### Records supplied
* * * *

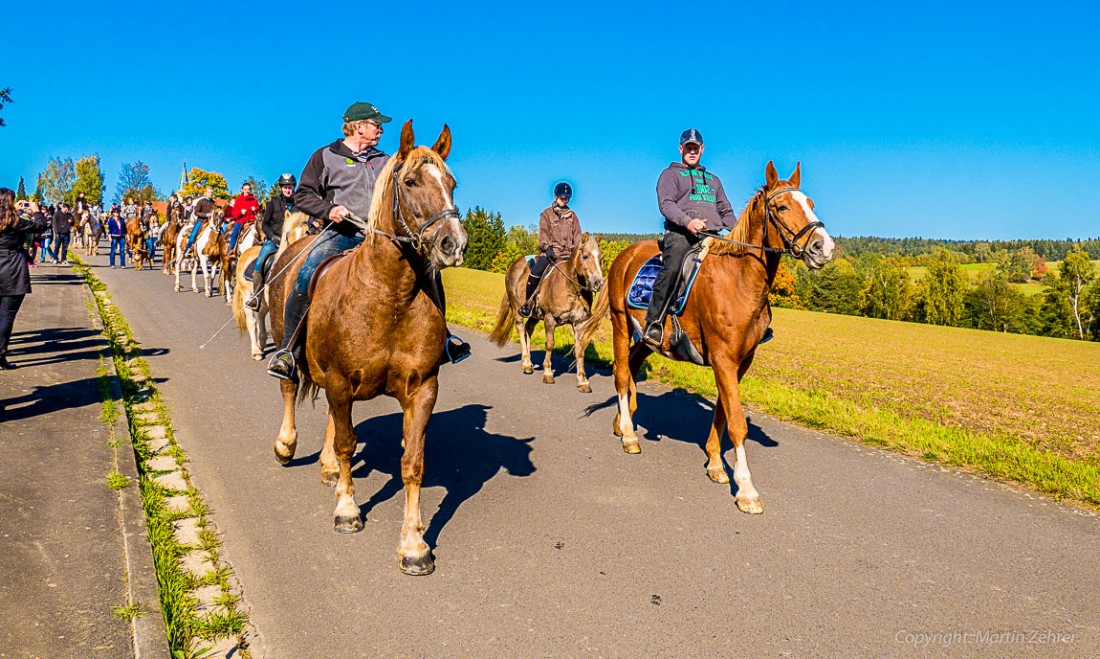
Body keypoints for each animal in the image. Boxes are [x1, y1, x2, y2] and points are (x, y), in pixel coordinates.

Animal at [228, 212, 310, 360]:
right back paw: (256, 351)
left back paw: (262, 342)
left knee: (260, 315)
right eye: (287, 235)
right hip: (247, 294)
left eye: (307, 231)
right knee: (252, 321)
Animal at [272, 121, 470, 576]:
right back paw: (286, 445)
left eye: (451, 183)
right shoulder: (341, 381)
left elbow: (412, 464)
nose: (453, 244)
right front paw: (347, 510)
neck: (388, 296)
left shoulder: (422, 389)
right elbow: (348, 443)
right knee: (290, 388)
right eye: (411, 182)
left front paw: (413, 545)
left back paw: (328, 467)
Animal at [490, 233, 607, 391]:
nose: (598, 283)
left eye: (601, 257)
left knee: (528, 329)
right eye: (585, 256)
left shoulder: (579, 324)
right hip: (517, 307)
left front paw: (583, 381)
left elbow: (579, 350)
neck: (572, 289)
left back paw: (529, 362)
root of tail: (516, 263)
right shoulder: (550, 318)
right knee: (520, 328)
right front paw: (547, 373)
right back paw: (526, 363)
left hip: (534, 314)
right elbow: (550, 344)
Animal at [594, 160, 831, 514]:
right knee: (622, 373)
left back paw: (623, 420)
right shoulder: (723, 358)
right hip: (621, 325)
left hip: (648, 340)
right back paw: (628, 435)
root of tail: (625, 255)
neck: (739, 281)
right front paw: (746, 489)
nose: (824, 247)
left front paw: (717, 466)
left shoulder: (739, 363)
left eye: (812, 204)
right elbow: (736, 423)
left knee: (632, 367)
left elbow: (723, 412)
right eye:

* * * *

### Try it
Everything in the records should be repeated exactly except the images.

### Answer
Body keypoints for each animal in the image. Boxes are [x1, y1, x2, y2] and points are (x, y), in pixel coordinates.

Animal at [228, 212, 310, 360]:
right back paw: (256, 351)
left back paw: (262, 342)
left knee: (260, 315)
right eye: (287, 235)
right hip: (247, 294)
left eye: (307, 231)
right knee: (252, 321)
Animal at [272, 121, 470, 576]:
right back paw: (286, 445)
left eye: (451, 183)
right shoulder: (341, 381)
left elbow: (412, 464)
nose: (453, 244)
right front paw: (347, 510)
neck: (388, 296)
left shoulder: (422, 389)
right elbow: (348, 443)
right knee: (290, 388)
right eye: (411, 182)
left front paw: (413, 545)
left back paw: (328, 467)
Animal at [490, 233, 607, 391]:
nose: (598, 283)
left eye: (601, 257)
left knee: (528, 329)
right eye: (585, 256)
left shoulder: (579, 324)
right hip: (517, 307)
left front paw: (583, 381)
left elbow: (579, 350)
neck: (572, 289)
left back paw: (529, 362)
root of tail: (516, 263)
right shoulder: (550, 318)
right knee: (520, 328)
right front paw: (547, 373)
right back paw: (526, 363)
left hip: (534, 314)
right elbow: (550, 344)
Animal at [594, 160, 831, 514]:
right knee: (622, 373)
left back paw: (623, 420)
right shoulder: (723, 358)
right hip: (621, 325)
left hip: (648, 340)
right back paw: (628, 435)
root of tail: (625, 255)
neck: (739, 281)
right front paw: (746, 489)
nose: (824, 247)
left front paw: (717, 466)
left shoulder: (739, 363)
left eye: (812, 204)
right elbow: (736, 423)
left knee: (632, 367)
left elbow: (723, 412)
right eye:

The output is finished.